Rape trial begins
Police search computers of Boardman man
YOUNGSTOWN — Assistant Prosecutor Caitlyn Andrews told jurors Wednesday that Robert Boyd, 50, of Boardman, who is on trial on two counts of rape and other offenses, “chose to prey on multiple young boys.”
During opening statements in Mahoning County Common Pleas Court, Andrews said the charges he faces resulted from a 2017 investigation by the Boardman Police Department and search of his home on West Boulevard and another home on Lockwood Boulevard.
“The results of the investigation led to the discovery of child pornography, that led to the discovery of messages in which the defendant sent explicit photographs to a teenage boy,” Andrews said.
“It led to the discovery of two sexual assault victims,” she said. One was a boy 15 years old. “The defendant engaged in forceful, aggressive nonconsensual sex with the 15-year-old” in 2016, she said. Boyd threatened the boy with “consequences” if he told anyone, Andrews said.
In 2017, Boyd met a boy, 17, through social media and took him to Boyd’s house, Andrews said. While having sex, he “begged the defendant to stop.”
But Boyd “held him down and forced (the teen) to have sex with him,” Andrews said. That incident led to the other rape charge.
Another victim was a 15-year-old boy Boyd met on the internet site Craigs-list in 2017. They started texting on their phones, and Boyd sent explicit photos to the boy, leading to another charge.
Among the 15 charges Boyd faces are gross sexual imposition, disseminating matter harmful to juveniles and illegal use of a minor in nudity-oriented material or performance. If Boyd is convicted of rape, he could get more than 10 years in prison on each count. Judge Maureen Sweeney is presiding over the case.

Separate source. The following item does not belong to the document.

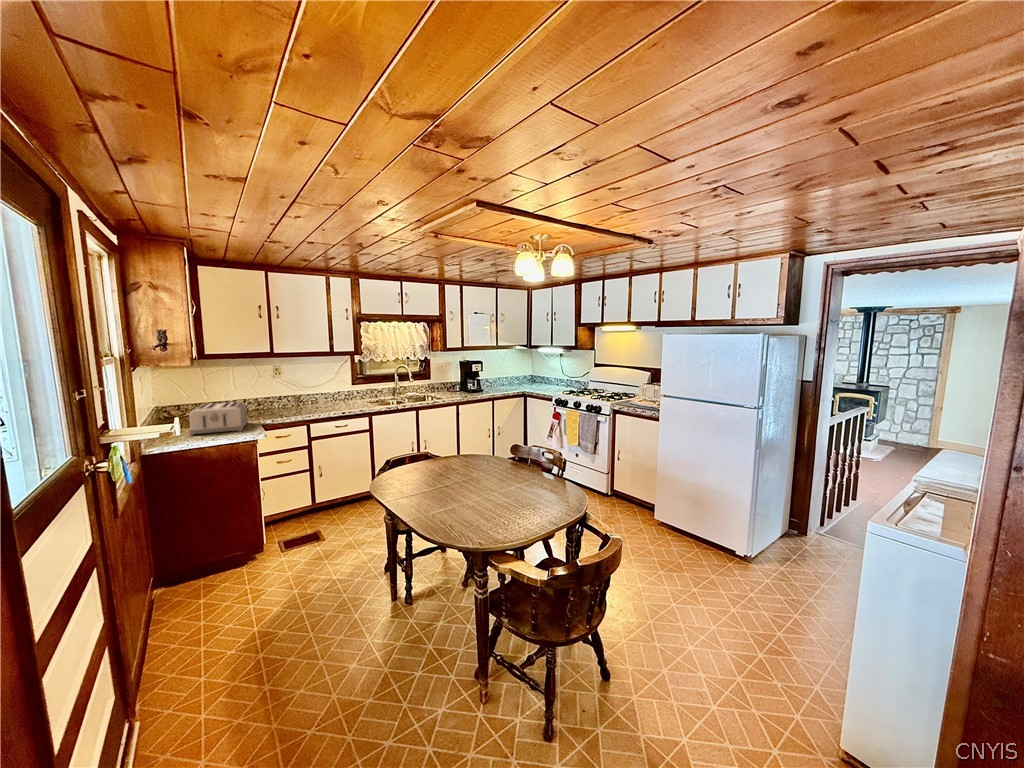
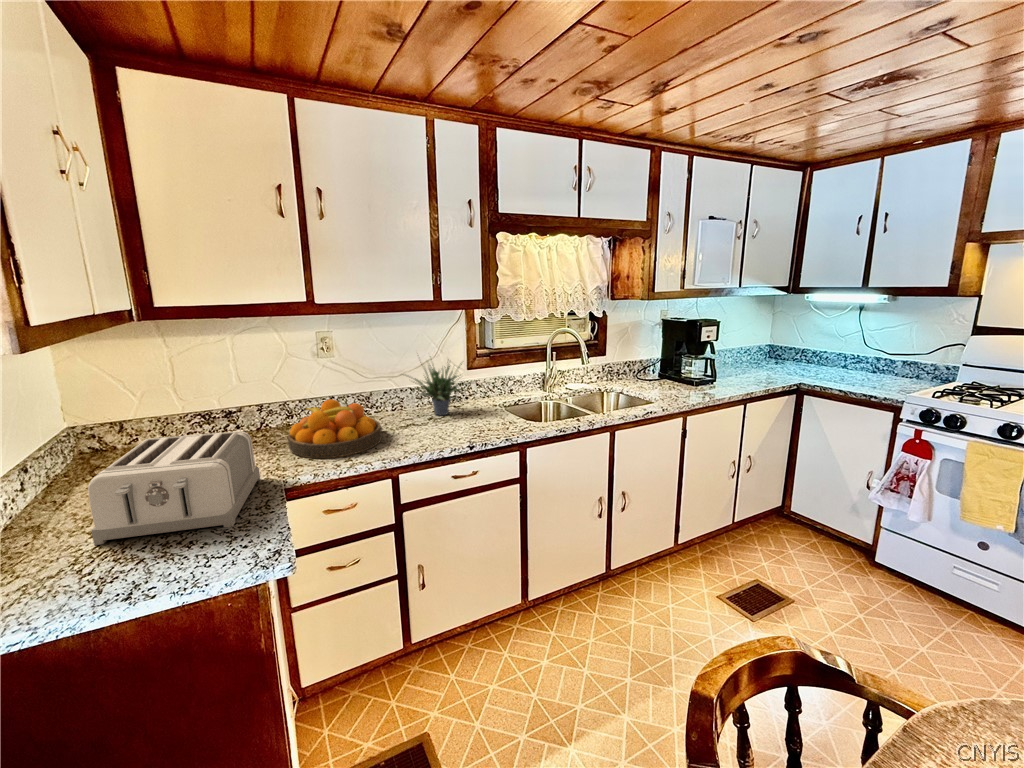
potted plant: none [315,374,355,406] -> present [414,362,472,415]
fruit bowl: none [259,396,304,418] -> present [288,399,382,459]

Attorney Mark Lavelle, who represents Boyd, told the jurors in his opening statements that Boyd had his own business involved with buying and selling “that required him to have significant computer access.”
Boyd had a large house “where the neighborhood kids would gather.” About three or four years ago, “it became known to law enforcement at the Boardman police station that somehow these kids were getting cigars — Black and Milds — and / or some drugstore alcohol,” Lavelle said.
Police raided Boyd’s home, searching computers and other electronic devices, finding thousands of images, nine of which prosecutors will use during the trial, Lavelle said.
“The raid and search of the devices also netted conversations that were engaged in between Boyd and other individuals, some of whom were under the age of 18,” Lavelle said. It led police to seek out some of those individuals.
Lavelle said some of the evidence the jurors will see during the trial is electronic communications between Boyd and one of the alleged victims in which the boy said he was 19.
The first witness during the trial was Boardman police Sgt. Glenn Patton, who said search warrants were conducted at two homes May 12, 2017. Boyd was arrested at one of the homes.
Two agents with the Ohio Bureau of Criminal Investigation also testified to their role in searching the devices in the homes and determining which ones needed to be further searched at BCI.
The trial resumes this morning.
This is the second jury trial in Mahoning County Common Pleas Court since the coronavirus pandemic hit in the spring. Clear, plastic barriers have been placed between or around the jurors in an effort to reduce spread of the virus.